There’s also the matter that significant gains have been made in CMOS technology – particularly low-light and resolution – since Sony’s ClearVid / Fuji’s EXR technology was last used. In fact, Fuji released very few EXR CMOS cameras (e.g. the X10/20) before jumping ship over to X-Trans. We’re now at a point where we use a 61MP sensor and pixel bin down to 30MP for clean color as well as interpolate up to 120MP. And it’s the 30MP mode that is truly appealing – which is something that prior ClearVid/SuperCCD/EXR sensors did not provide, almost certainly because the sensors were natively 12MP at best (most were 3 or 6MP) and binning would have resulted in a 6MP file. Not exactly appealing at the height of the megapixel race.

Is this a replacement for Foveon?

I don’t think so. What I believe is going on (and this is purely my opinion) is that Sigma’s advancements with Foveon have stalled for the time being – they’ve admitted that they were working on a new full-frame Foveon sensor, but have taken that idea off the table at the moment because it just isn’t working.
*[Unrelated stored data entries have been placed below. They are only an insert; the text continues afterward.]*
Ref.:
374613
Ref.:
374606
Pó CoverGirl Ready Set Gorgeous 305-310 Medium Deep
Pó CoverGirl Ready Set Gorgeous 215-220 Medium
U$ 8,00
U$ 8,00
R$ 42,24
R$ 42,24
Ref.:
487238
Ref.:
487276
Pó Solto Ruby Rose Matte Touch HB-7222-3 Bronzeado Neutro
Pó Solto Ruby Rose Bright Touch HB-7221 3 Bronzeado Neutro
Part of this, I believe, is their new foray into video-centric cameras a la the Sigma Fp. And Foveon simply isn’t capable of keeping up with other sensors when it comes to video, more than anything else. Low-light and video are the Achille’s heel of (current) Foveon technology. This wouldn’t be an issue with this sensor, especially since low-light capabilities shouldn’t be affected, though if it is indeed the same CFA as in the Trichromatic, it will be less sensitive once it filters out unwanted signals. But the sensitivity reduction is still a far cry from Foveon.

I think a new Foveon sensor is still in the works, but it just simply isn’t there yet. I see this as a bridge between traditional bayer sensors and Foveon until such time that the new Foveon tech is capable of whatever Sigma’s goal is.

I don’t think Foveon is dead. I hope it isn’t. But I’m also excited to see if this sensor – or a similar one – comes to fruition. I do wonder if there will be issues, at least to begin with, in the demosaicing process – not unlike X-Trans suffered from for many years before, most notably, Adobe was able to produce results like Iridient or Capture One. Sigma made great strides with the introduction of an optional DNG file output in their Quattro and Quattro H bodies, allowing for a no-nonsense, direct-to-Photoshop (or Lightroom) workflow. In that case, I think the demosaicing process took place in-camera, as opposed to Sigma Photo Pro.

Either way, I’m interested to see what this technology does for us in 2021. My S1 Pro is now over two decades old and, to put it mildly, things have changed since then. My prediction is that this has very promising potential, especially with the 30MP output – which in itself is more resolution than many cameras on the market. ACR’s new “Enhance” feature (which I have yet to try) has made me begin to question how necessary 60MP+ files really are anymore. I do wish more 24MP or under sensors were made without low-pass filters, though.

At any rate, technology still presses forward as always, and this is yet one more exciting example.